Elsewhere on the island, a young couple are the only residents in a hamlet of over a dozen houses, the rest are holiday homes; while recently, on the adjacent island, an old friend who was born there, and who has returned with his wife and family to run a business, bid on a house for sale and was promptly outbid by people who live very far away.
This isn’t personal; it’s just the way of the property market, and who would dare to challenge that?
This month, the Isle of Eigg celebrates 25 years of community ownership. It wasn’t the first community buy-out, but it has been one of the most high-profile and inspiring, in part because of the circumstances leading up to its sale: the toxic ownership of Keith Schellenberg, the weird sideshow of Maruma, the German ‘artist’ with dubious credentials who briefly took possession of the island; and then there was the public campaign to raise funds for the buy-out, which itself highlighted the debate about land-ownership in Scotland. Since 1997, the islanders have provided a dynamic example of how small, remote communities can come together and figure out best practice for housing, power generation, job creation, land stewardship. The island is now thriving, its population growing.

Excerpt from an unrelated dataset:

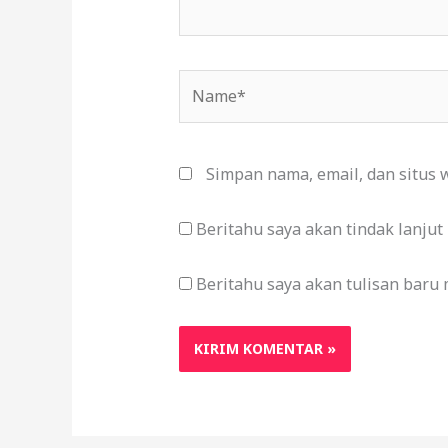
Name*
Simpan nama, email, dan situs 
Beritahu saya akan tindak lanjut
Beritahu saya akan tulisan baru m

Last year a small cottage was up for sale on Eigg. It was priced at offers over £65k, but the Isle of Eigg Heritage Trust stipulated that they wouldn’t simply be accepting the highest bid. Instead, they would seek a buyer who wanted to live full-time on the island, to make home there and be an ‘active contributory member of the community.’
Self-determination isn’t always easy, but it does empower and encourage people to make decisions in the interest of their community; and it turns out that, thus empowered, and in simple, sensible ways, there are those who dare to challenge the property market. Imagine if all our island and rural communities were modelled on Eigg; imagine if our urban communities were!
In her autobiography, All God’s Children Need Travelling Shoes, Maya Angelou writes beautifully about the ‘ache for home’ and how it lives in all of us, describing home as ‘the safe place where we can go as we are and not be questioned.’ My wife and I are very lucky, we’ve a roof over our heads and we’ve some savings; we’ll eventually find that ‘safe place’. But for so many people now, who ache for home, often in the place where they are from, or in the community they’ve become a part of, it is simply no longer possible. This is the property market – untrammelled Capitalism just doing its thing – and it’s destroying communities throughout Scotland.